Sobre todo, si se compara con las ciudades vecinas, donde tan civilizada costumbre se mantiene. Uno alarga la hora de volver a casa a por el almuerzo, picotea allí o allá, va saltando de tertulia en tertulia y pasa revista al censo logroñés. Así sucede, según he comprobado, en las vecinas Bilbao (ciudad de gran tamaño) o Soria (menos poblada). Pero en nuestras calles… Parece un imposible, porque los domingos ni siquiera están abiertos muchos bares. Cerrados gran parte de ellos, el paseo matutino acaba en la Estación Nostalgia. Nostalgia por aquel tiempo en que uno ni siquiera podía entrar en Cibeles: lo impedía una multitud acodada en la barra y otra de similar tamaño parapetada afuera en torno a la puerta. El vecino Torcuato presentaba el mismo llenazo de no hay billetes, de modo que la masa acudía al Napoli… y más de lo mismo. El Porto Novo, parecido. El Amalis, otro tanto.

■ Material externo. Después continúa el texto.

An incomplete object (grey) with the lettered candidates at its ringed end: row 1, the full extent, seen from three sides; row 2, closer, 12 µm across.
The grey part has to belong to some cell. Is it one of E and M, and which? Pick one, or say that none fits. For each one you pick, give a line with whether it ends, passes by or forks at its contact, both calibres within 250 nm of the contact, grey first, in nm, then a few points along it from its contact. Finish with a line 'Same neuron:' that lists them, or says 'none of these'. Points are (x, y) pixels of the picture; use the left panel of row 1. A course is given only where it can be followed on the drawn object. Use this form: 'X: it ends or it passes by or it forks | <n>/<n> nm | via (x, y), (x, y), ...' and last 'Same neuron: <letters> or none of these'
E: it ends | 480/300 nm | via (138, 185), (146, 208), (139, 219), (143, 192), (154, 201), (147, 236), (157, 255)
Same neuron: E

La ruta proseguía hacia la mentada Jorge Vigón con parada en Dickens (local enanísimo en la esquina con Juan XXIII que más tarde devino en bar de copas) y Wellington, como si estuviéramos en Londres. Era igualmente vano intentar tomarse un vino en Majari, por lo angosto del espacio y por el gentío que lo asaltaba. Más sencillo era ocupar un hueco en la larguísima barra del Drugstore, mi preferido de entre todos los citados, que contaba con la ventaja de pinchar música bastante decente… si Simple Minds te gustaba tan obsesivamente como a su dueño. La muchedumbre se diseminaba a la altura del Amazonas (con su coqueto reservado para ver la tele y jugar la partida) y, sobre todo, por Vivero, una barra muy chic así llamada por las piezas de marisco que ofrecía… pero que casi nadie se podía permitir.

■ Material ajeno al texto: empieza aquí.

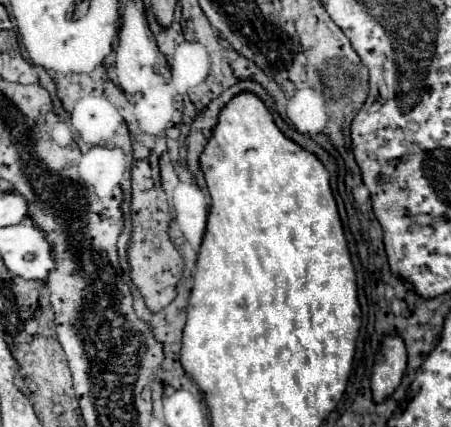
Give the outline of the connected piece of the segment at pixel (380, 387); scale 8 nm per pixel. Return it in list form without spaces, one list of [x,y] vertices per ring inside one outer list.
[[[399,335],[383,337],[371,373],[371,389],[375,401],[383,401],[395,391],[395,387],[403,377],[405,367],[407,367],[407,351],[403,339]]]

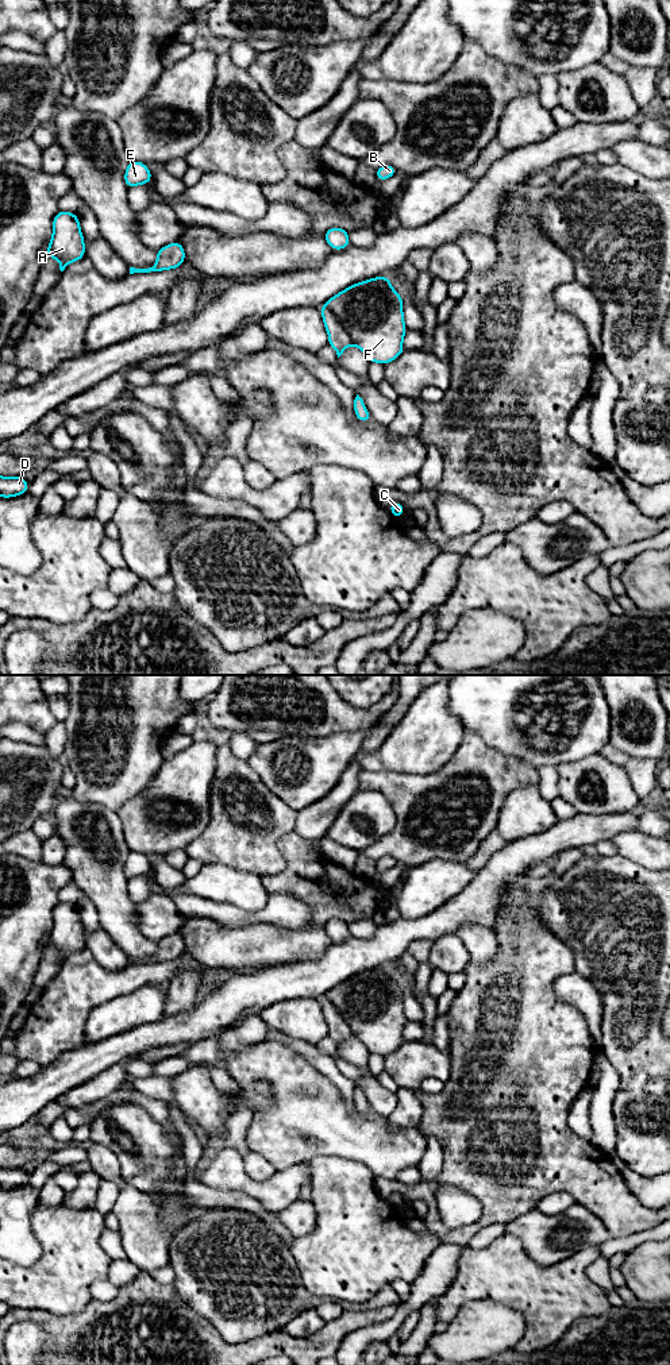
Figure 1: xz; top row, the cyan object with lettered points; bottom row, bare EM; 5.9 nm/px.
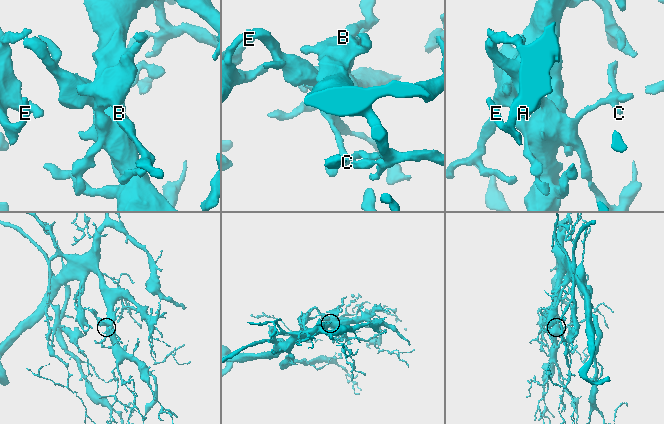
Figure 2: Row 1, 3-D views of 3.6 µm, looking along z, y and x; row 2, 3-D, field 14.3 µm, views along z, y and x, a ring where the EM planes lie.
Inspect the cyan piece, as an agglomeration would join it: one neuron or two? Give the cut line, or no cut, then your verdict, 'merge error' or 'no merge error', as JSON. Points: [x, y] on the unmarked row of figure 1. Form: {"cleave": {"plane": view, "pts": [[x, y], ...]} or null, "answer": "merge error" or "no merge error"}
{"cleave": {"plane": "xz", "pts": [[323, 997], [353, 1033]]}, "answer": "merge error"}

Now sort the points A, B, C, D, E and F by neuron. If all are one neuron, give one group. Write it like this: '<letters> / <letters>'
A B D E F / C

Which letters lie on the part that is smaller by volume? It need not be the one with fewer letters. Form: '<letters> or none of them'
C

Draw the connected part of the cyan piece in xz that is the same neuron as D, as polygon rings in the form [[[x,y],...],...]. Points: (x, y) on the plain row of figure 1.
[[[0,1168],[0,1188],[11,1189],[24,1185],[30,1175],[22,1168]]]

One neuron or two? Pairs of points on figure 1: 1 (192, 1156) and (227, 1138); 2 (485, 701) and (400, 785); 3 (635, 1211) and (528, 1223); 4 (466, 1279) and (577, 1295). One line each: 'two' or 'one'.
1: two
2: two
3: two
4: one

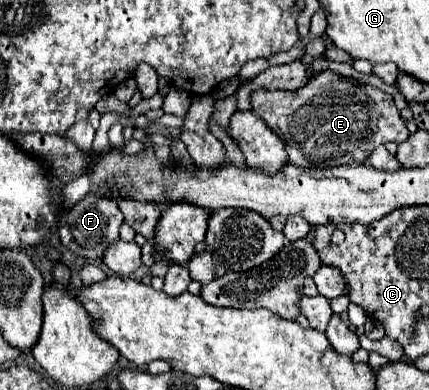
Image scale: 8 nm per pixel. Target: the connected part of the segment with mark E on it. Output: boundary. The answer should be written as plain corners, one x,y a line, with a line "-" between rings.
333,71
315,75
297,93
255,89
251,109
285,143
289,163
297,167
337,167
365,163
367,153
389,141
403,143
409,133
389,93
339,77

El viaje acabó alcanzando a la aledaña avenida de Colón (Apolo, Tizona, Texas) hasta conquistar incluso la calle Villamediana, donde se emplazó la primera sede del Bodegón Andaluz: la ronda acababa por lo tanto con sabor a amontillado y aroma de aceitunas negras. Que intente alguien este próximo domingo una excursión semejante: acabará como yo, derramando una imaginaria lágrima por aquel rito desaparecido.
P.D. Me temo que desaparecida la costumbre del aperitivo, las ventas de vermú habrán declinado en consecuencia. Nada que ver con la época en que triunfaba el Martini y resto de productos de sello italiano (Campari, Cinzano: aquellas bebidas tenían nombre de ciclistas), con algún momento de auge francés: sí, también llegamos a sucumbir al Pastis y derivados. Ignorábamos entonces que La Rioja contaba con su propia contribución al célebre trago que siempre imaginamos originario de la soleada península: sí, el vermú también puede ser autóctono. Basta un recorrido por nuestros bares para confirmarlo: allí brotan los apellidos del cenicerense Pascali o del jarrero Lacuesta, en cuyo honor brindo esta entrada.